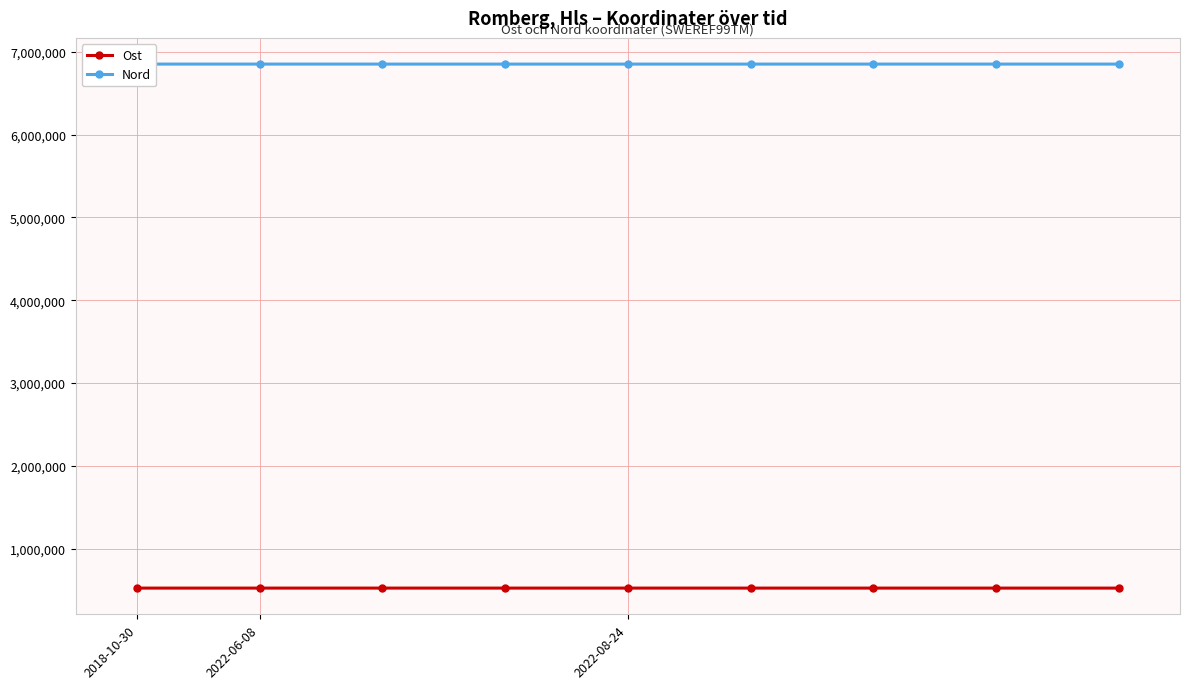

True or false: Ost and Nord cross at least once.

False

■ ■ ■

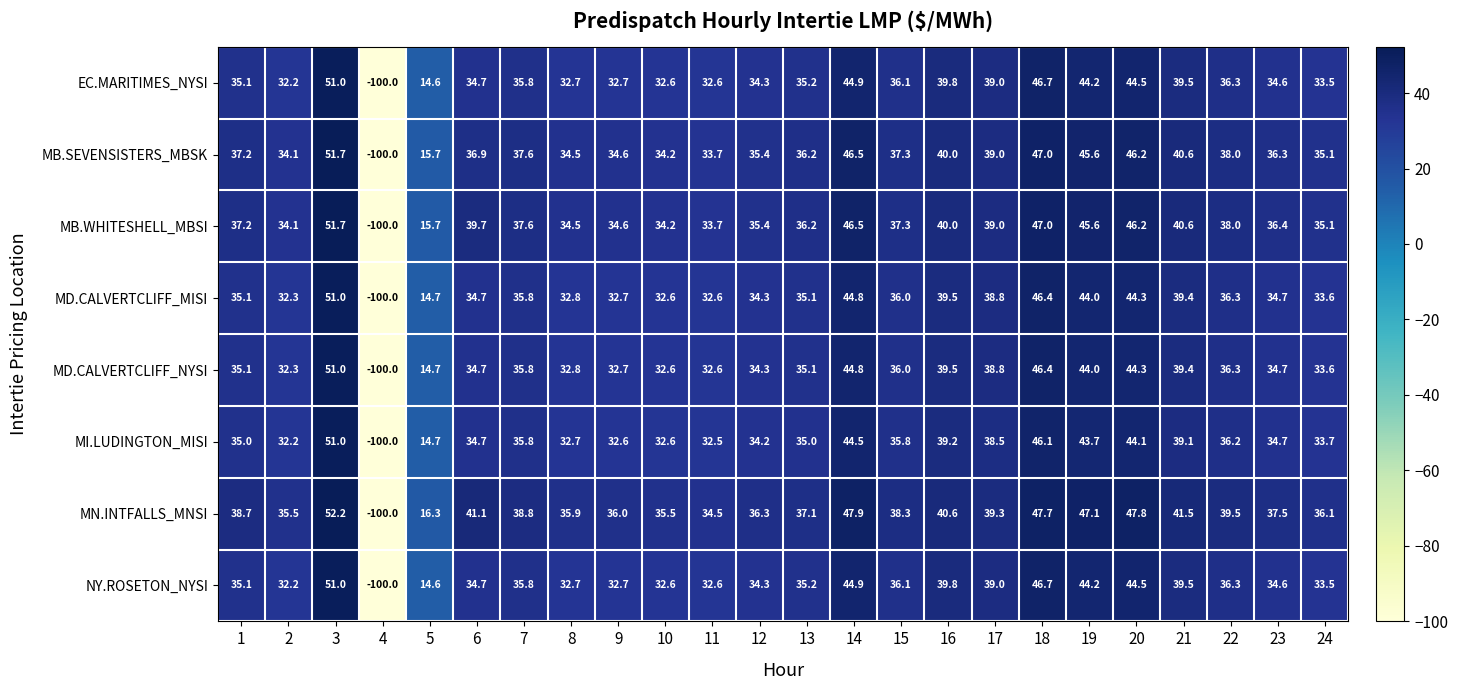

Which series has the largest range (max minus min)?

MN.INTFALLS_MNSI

■ ■ ■

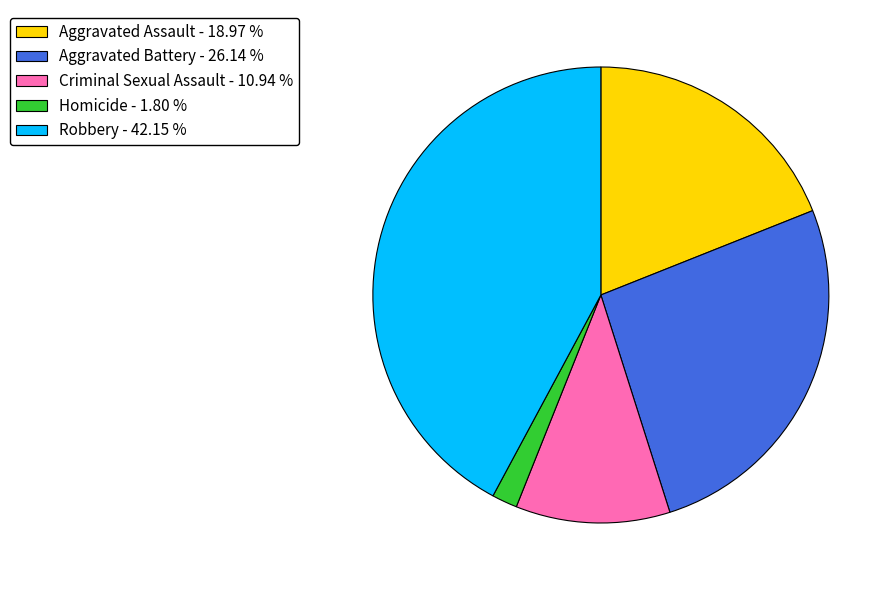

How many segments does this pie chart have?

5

■ ■ ■

# [Task description]
Pull out every line of the records above that contains the string "True", matching case exactly.

# [Output of the exercise]
True or false: Ost and Nord cross at least once.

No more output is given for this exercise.